I think that this is exactly right, maintaining customer choice is fundamental. Personally, I think the power and utility of Mainframe 3.0 is often overlooked; but at the same time, many organisations are finding that moving workloads onto the Cloud makes commercial sense. One should be agnostic about hardware platforms and run workloads on the most appropriate platform – and what platform is most appropriate may change with changes in the business (for example, one might offload on-premises work to the cloud in the run-up to Xmas) Independence from the underlying hardware is exactly what cloud is all about.
Misty and I had an animated conversation around the implications of this for the business – the sort of conversation, presenting and contrasting different POVs, that I feel practitioners would really benefit from listening into – and even participating in.
Misty tells me that she would have liked such discussions in the recent OpenText Mainframe Modernisation Summit but that it is just too difficult to get practitioners to engage in such events in public – there is probably a trust issue here, in that saying what one really thinks can be career-limiting, if management disagrees. There are, I think, ways around this (perhaps semi-public events with an invited audience, under Chatham House rules) but that is for another day.
Misty points out that the summit did have a technical panel discussion with contrasting points-of view but in the end the group agreed much more often than it disagreed. I sympathise – I’ve been there myself. Even so, the whole summit was designed to present differing points of view, a good range of perspectives, and I think it succeeded in this. What Misty couldn’t do was to get anyone to engage in a structured, college-style debate – mostly, I think because of the pressure this would place on people to come up with arguments and counter-arguments, on the fly and in public.
Our recent conversation was more around the choices currently available and changing perceptions of modernisation. We both agree that modernisation is a matter of achieving business outcomes, not just technical perfection. Misty points out that many businesses today are willing to accept lower processing rates if this means that they don’t have to manage their own data centre. It’s all about making a holistic assessment of the costs and benefits of modernisation, not just focusing on one easy-to-measure metric. Perhaps we differed on just how many workloads might remain on the mainframe after such a holistic analysis – but that doesn’t matter, because if businesses do their own analysis properly, they’ll end up with the most effective solution for their own circumstances.

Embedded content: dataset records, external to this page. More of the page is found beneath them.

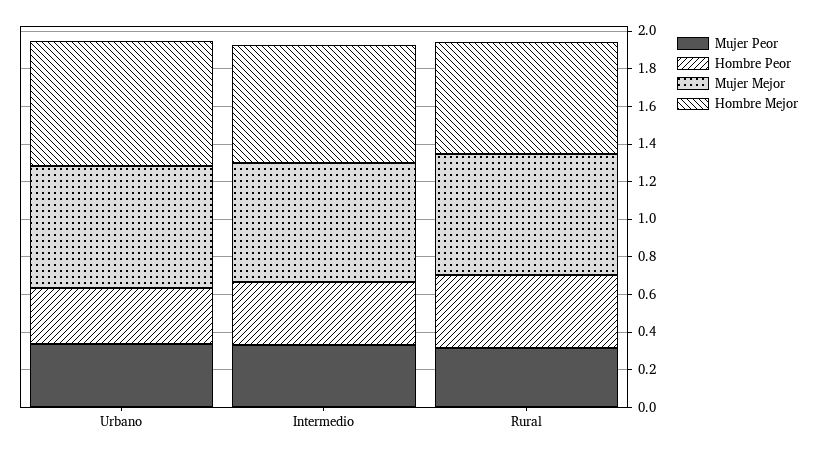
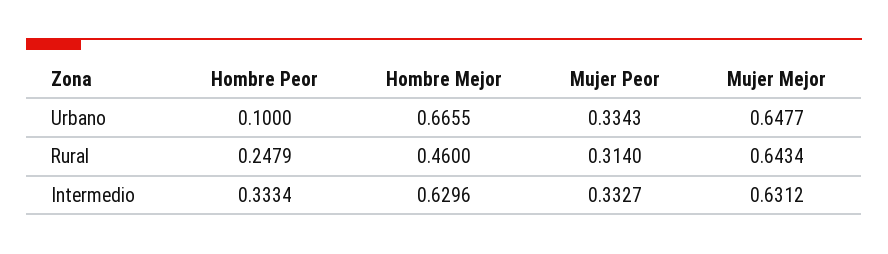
  {
    "Mujer Peor": {
      "Urbano": 0.3343,
      "Intermedio": 0.3327,
      "Rural": 0.314
    },
    "Hombre Peor": {
-     "Urbano": 0.3,
+     "Urbano": 0.1,
      "Intermedio": 0.3334,
-     "Rural": 0.4
+     "Rural": 0.2479
    },
    "Mujer Mejor": {
      "Urbano": 0.6477,
      "Intermedio": 0.6312,
      "Rural": 0.6434
    },
    "Hombre Mejor": {
      "Urbano": 0.6655,
      "Intermedio": 0.6296,
-     "Rural": 0.6
+     "Rural": 0.46
    }
  }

My view is that outsourcing the overheads of your own data centre (which is what Cloud often means) makes a lot of sense – but always remember that you can outsource execution but not responsibility/accountability. If you are a regulated business (and, with data privacy regulations, most businesses today effectively are), you’ll have to change your risk assessments appropriately if you move workloads to the cloud. If, for example, your cloud provider has a major data breach and loses the personally identifiable information of your customers, the regulators will come after your cloud provider – but they’ll also come after you, for choosing the wrong cloud provider or setting up the wrong service- and experience-level agreements.
I think modernisation should flourish with OpenText after the MicroFocus acquisition – Misty seems very happy that what Micro Focus brings is being used by its new partner. I think that Micro Focus complements Open Text (now much more than just an enterprise document management company) by filling in gaps in its modernisation story, with technology that can bring important heritage systems to the party.